==== Supplied information ====

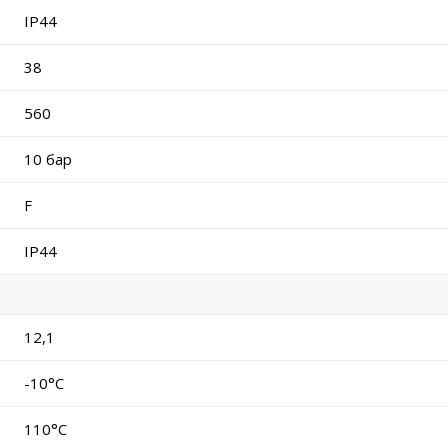
IP44
38
560
10 бар
F
IP44
12,1
-10°C
110°C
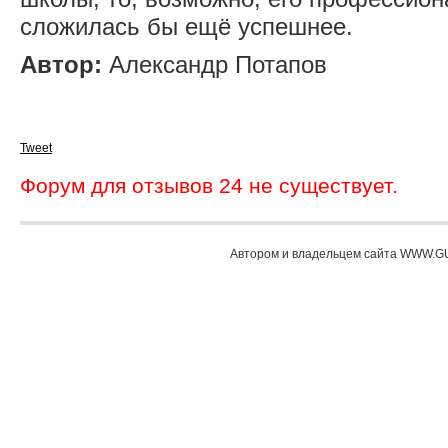
сложилась бы ещё успешнее.
Автор:
Александр Потапов
Tweet
Форум для отзывов 24 не существует.
Автором и владельцем сайта WWW.GU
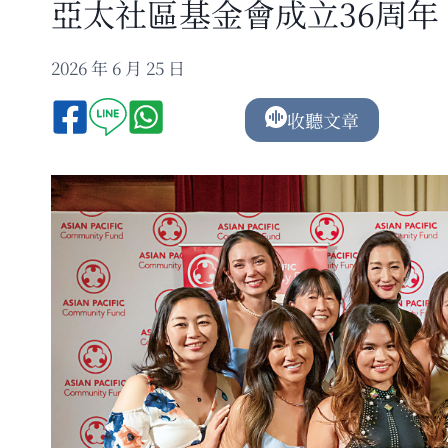
亞太社區基金會成立36周年
2026 年 6 月 25 日
收聽文章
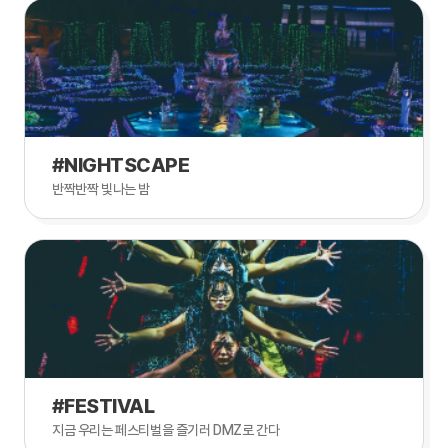
#NIGHTSCAPE
반짝반짝 빛나는 밤
#FESTIVAL
지금 우리는 페스티벌을 즐기러 DMZ로 간다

====

→ To do: Exactly as they stand in the records above, print the lines from the one containing "#NIGHTSCAPE" through the final line, inclusive.

→ Expected output:
#NIGHTSCAPE
반짝반짝 빛나는 밤
#FESTIVAL
지금 우리는 페스티벌을 즐기러 DMZ로 간다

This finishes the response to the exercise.